» **THE TASK**: From the line with "left elbow: (380, 339)" through the final line, transcribe the material below character for character; include no other lines.

» **DATA SECTION**:
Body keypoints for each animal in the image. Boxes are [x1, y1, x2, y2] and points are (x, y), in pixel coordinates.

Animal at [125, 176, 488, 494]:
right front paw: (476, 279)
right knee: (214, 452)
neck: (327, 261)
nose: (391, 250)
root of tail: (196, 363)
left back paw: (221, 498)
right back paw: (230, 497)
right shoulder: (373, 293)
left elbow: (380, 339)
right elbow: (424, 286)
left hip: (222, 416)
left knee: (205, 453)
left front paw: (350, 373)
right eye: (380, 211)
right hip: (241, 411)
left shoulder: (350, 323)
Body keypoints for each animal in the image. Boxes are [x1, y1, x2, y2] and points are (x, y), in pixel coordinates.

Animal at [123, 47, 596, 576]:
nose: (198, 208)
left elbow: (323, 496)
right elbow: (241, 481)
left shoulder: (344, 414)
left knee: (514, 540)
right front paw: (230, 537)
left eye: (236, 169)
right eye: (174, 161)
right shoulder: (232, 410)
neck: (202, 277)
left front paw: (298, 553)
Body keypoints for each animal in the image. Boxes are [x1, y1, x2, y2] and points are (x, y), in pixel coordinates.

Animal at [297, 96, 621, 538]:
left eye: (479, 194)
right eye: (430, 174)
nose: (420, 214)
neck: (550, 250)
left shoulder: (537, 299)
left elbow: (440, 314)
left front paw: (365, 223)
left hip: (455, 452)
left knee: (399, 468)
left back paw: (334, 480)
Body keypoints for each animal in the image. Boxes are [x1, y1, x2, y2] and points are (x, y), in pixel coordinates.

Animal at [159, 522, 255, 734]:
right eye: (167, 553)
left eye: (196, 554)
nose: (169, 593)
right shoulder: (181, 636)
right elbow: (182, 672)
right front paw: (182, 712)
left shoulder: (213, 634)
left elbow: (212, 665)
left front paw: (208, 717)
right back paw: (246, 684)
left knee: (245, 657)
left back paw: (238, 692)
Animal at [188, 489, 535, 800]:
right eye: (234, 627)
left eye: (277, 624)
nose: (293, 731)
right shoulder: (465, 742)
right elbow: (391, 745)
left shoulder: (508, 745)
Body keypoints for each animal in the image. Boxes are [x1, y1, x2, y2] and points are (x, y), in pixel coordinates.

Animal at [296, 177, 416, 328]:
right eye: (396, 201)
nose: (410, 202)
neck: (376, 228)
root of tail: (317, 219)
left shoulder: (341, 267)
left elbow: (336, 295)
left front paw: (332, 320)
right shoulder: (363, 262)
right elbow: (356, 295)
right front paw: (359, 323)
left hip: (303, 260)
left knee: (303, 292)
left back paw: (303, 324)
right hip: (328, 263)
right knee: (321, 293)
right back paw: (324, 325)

» **OUTPUT BELOW**:
left elbow: (380, 339)
right elbow: (424, 286)
left hip: (222, 416)
left knee: (205, 453)
left front paw: (350, 373)
right eye: (380, 211)
right hip: (241, 411)
left shoulder: (350, 323)
Body keypoints for each animal in the image. Boxes are [x1, y1, x2, y2] and points are (x, y), in pixel coordinates.

Animal at [123, 47, 596, 576]:
nose: (198, 208)
left elbow: (323, 496)
right elbow: (241, 481)
left shoulder: (344, 414)
left knee: (514, 540)
right front paw: (230, 537)
left eye: (236, 169)
right eye: (174, 161)
right shoulder: (232, 410)
neck: (202, 277)
left front paw: (298, 553)
Body keypoints for each animal in the image. Boxes are [x1, y1, x2, y2] and points are (x, y), in pixel coordinates.

Animal at [297, 96, 621, 538]:
left eye: (479, 194)
right eye: (430, 174)
nose: (420, 214)
neck: (550, 250)
left shoulder: (537, 299)
left elbow: (440, 314)
left front paw: (365, 223)
left hip: (455, 452)
left knee: (399, 468)
left back paw: (334, 480)
Body keypoints for each animal in the image. Boxes are [x1, y1, x2, y2] and points are (x, y), in pixel coordinates.

Animal at [159, 522, 255, 734]:
right eye: (167, 553)
left eye: (196, 554)
nose: (169, 593)
right shoulder: (181, 636)
right elbow: (182, 672)
right front paw: (182, 712)
left shoulder: (213, 634)
left elbow: (212, 665)
left front paw: (208, 717)
right back paw: (246, 684)
left knee: (245, 657)
left back paw: (238, 692)
Animal at [188, 489, 535, 800]:
right eye: (234, 627)
left eye: (277, 624)
nose: (293, 731)
right shoulder: (465, 742)
right elbow: (391, 745)
left shoulder: (508, 745)
Body keypoints for each animal in the image. Boxes are [x1, y1, x2, y2] and points are (x, y), in pixel coordinates.

Animal at [296, 177, 416, 328]:
right eye: (396, 201)
nose: (410, 202)
neck: (376, 228)
root of tail: (317, 219)
left shoulder: (341, 267)
left elbow: (336, 295)
left front paw: (332, 320)
right shoulder: (363, 262)
right elbow: (356, 295)
right front paw: (359, 323)
left hip: (303, 260)
left knee: (303, 292)
left back paw: (303, 324)
right hip: (328, 263)
right knee: (321, 293)
right back paw: (324, 325)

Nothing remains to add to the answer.